WORKING DATA START
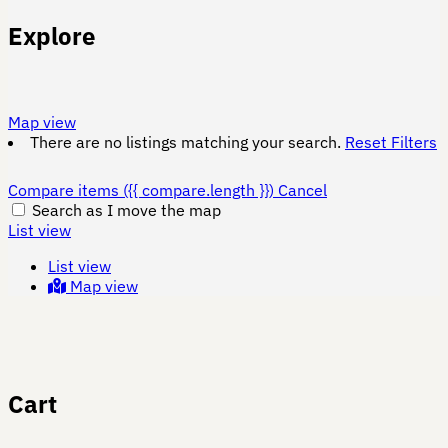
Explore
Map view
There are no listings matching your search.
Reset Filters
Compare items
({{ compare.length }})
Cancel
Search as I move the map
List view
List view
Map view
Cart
WORKING DATA END
WORKING DATA START
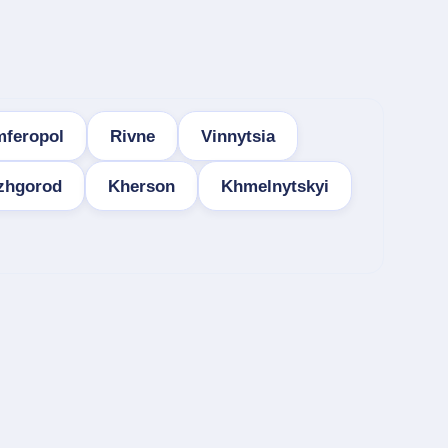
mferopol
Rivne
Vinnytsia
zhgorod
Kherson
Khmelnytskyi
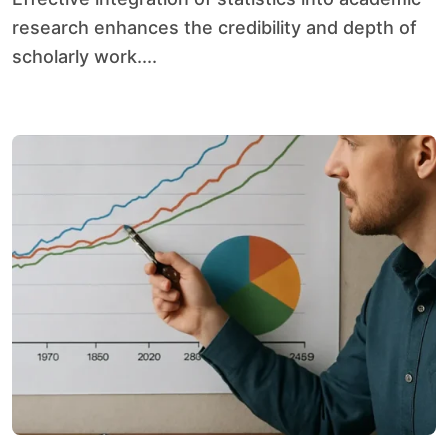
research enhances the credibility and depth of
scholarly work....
WORKING DATA END
* [TASK DESCRIPTION] Copy out the lines from the line with "research enhances the" to the line with "scholarly work....", both included, reproducing them verbatim.

* [EXERCISE OUTPUT]
research enhances the credibility and depth of
scholarly work....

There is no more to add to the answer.